Amy Bach, executive director of the consumer advocacy nonprofit United Policyholders, said that is important, because regular homeowners’ and renters’ insurance don’t cover flood damage. But few people buy flood insurance if they’re not in a high-risk FEMA flood zone where it’s required by law.
“Many more homes in the United States have flood risk than have flood insurance,” Bach said. “So if we want to try to narrow that protection gap and get people better protected against the risks that they face, we do need to open people’s eyes more about what those risks are.”
Even strong disclosure laws don’t necessarily give people the full picture, especially as the climate changes. They often use FEMA flood hazard maps to give buyers a sense of a property’s vulnerability, but many FEMA maps are old and outdated. They don’t take sea level rise into account, and often don’t show the increasing risk of flooding from heavy rain, either.
There are other maps and tools people can look at — including one from the First Street Foundation — that do factor in climate change and how it’s raising flood risk in many parts of the country. But people have to know to seek those out themselves.

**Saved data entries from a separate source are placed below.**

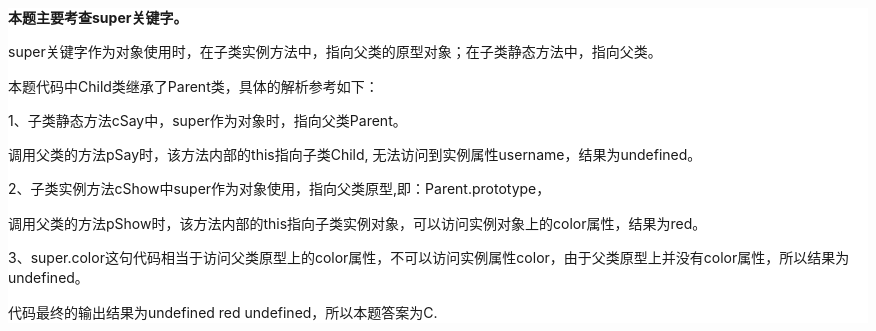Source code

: 
**本题主要考查super关键字。**

super关键字作为对象使用时，在子类实例方法中，指向父类的原型对象；在子类静态方法中，指向父类。

本题代码中Child类继承了Parent类，具体的解析参考如下：

1、子类静态方法cSay中，super作为对象时，指向父类Parent。

调用父类的方法pSay时，该方法内部的this指向子类Child, 无法访问到实例属性username，结果为undefined。

2、子类实例方法cShow中super作为对象使用，指向父类原型,即：Parent.prototype，

调用父类的方法pShow时，该方法内部的this指向子类实例对象，可以访问实例对象上的color属性，结果为red。

3、super.color这句代码相当于访问父类原型上的color属性，不可以访问实例属性color，由于父类原型上并没有color属性，所以结果为undefined。

代码最终的输出结果为undefined red undefined，所以本题答案为C.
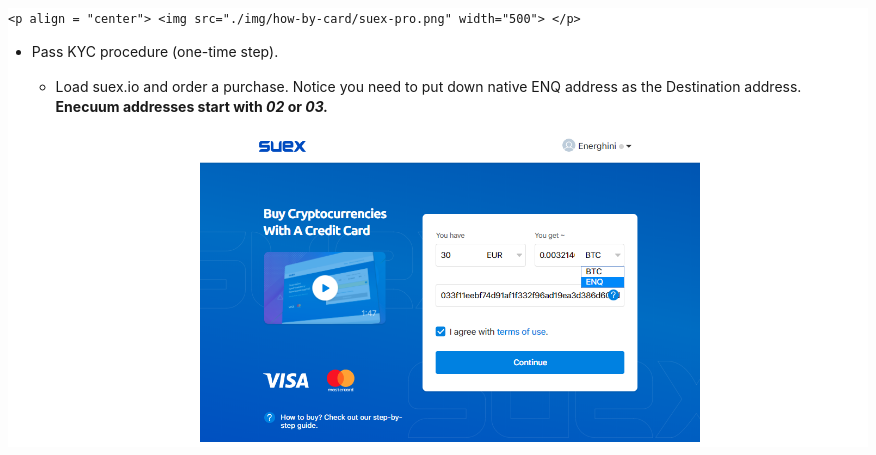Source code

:     <p align = "center"> <img src="./img/how-by-card/suex-pro.png" width="500"> </p>
    
- Pass KYC procedure (one-time step).
  
    - Load suex.io and order a purchase. Notice you need to put down native ENQ address as the Destination address. **Enecuum addresses start with *02* or *03.***
    
    <p align = "center"> <img src="./img/how-by-card/suex-enq.png" width="500"> </p>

“The risk exceeds what the government is actually telling us in regards to who’s in a flood zone,” said Jeremy Porter, at First Street. “And because of that, they’re actually missing quite a bit of risk across the country.”
Still, he said, flood disclosure laws do give buyers, and renters, a lot of valuable information. Information Pam Sidman wishes she and her wife had had before they spent roughly $2 million dollars on their condo in Brooklyn.

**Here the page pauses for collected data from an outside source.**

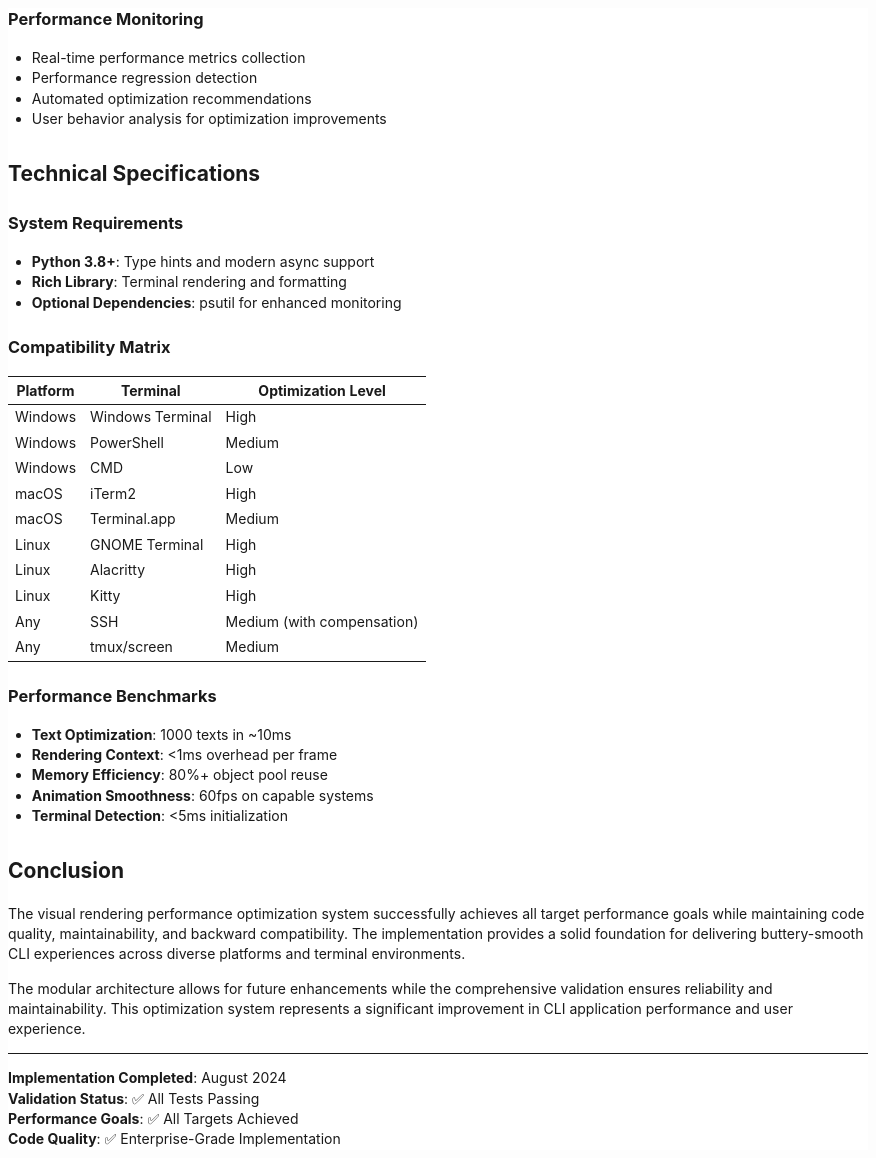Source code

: ### Performance Monitoring
- Real-time performance metrics collection
- Performance regression detection
- Automated optimization recommendations
- User behavior analysis for optimization improvements

## Technical Specifications

### System Requirements
- **Python 3.8+**: Type hints and modern async support
- **Rich Library**: Terminal rendering and formatting
- **Optional Dependencies**: psutil for enhanced monitoring

### Compatibility Matrix
| Platform | Terminal | Optimization Level |
|----------|----------|-------------------|
| Windows | Windows Terminal | High |
| Windows | PowerShell | Medium |
| Windows | CMD | Low |
| macOS | iTerm2 | High |
| macOS | Terminal.app | Medium |
| Linux | GNOME Terminal | High |
| Linux | Alacritty | High |
| Linux | Kitty | High |
| Any | SSH | Medium (with compensation) |
| Any | tmux/screen | Medium |

### Performance Benchmarks
- **Text Optimization**: 1000 texts in ~10ms
- **Rendering Context**: <1ms overhead per frame
- **Memory Efficiency**: 80%+ object pool reuse
- **Animation Smoothness**: 60fps on capable systems
- **Terminal Detection**: <5ms initialization

## Conclusion

The visual rendering performance optimization system successfully achieves all target performance goals while maintaining code quality, maintainability, and backward compatibility. The implementation provides a solid foundation for delivering buttery-smooth CLI experiences across diverse platforms and terminal environments.

The modular architecture allows for future enhancements while the comprehensive validation ensures reliability and maintainability. This optimization system represents a significant improvement in CLI application performance and user experience.

---

**Implementation Completed**: August 2024  
**Validation Status**: ✅ All Tests Passing  
**Performance Goals**: ✅ All Targets Achieved  
**Code Quality**: ✅ Enterprise-Grade Implementation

“Honestly, I feel like we got a lemon and regret that we didn’t do due diligence, maybe, or we didn’t know the learning curve or just the right questions, I don’t know,” Sidman said. “I just feel a little like kicking ourselves.”
She also figures they could end up losing money on the condo in the future if they sell, since they will now be required to tell buyers that it’s flooded before, under New York’s new law.
“I think it’ll probably kick us in the butt,” she said. “My hope is that in the year they will remediate. And that’s all we can hope for at this point, and count on, so we don’t take a total loss or total hit.”
But, law or no law, Sidman said she can’t imagine hiding the condo’s flood history, either.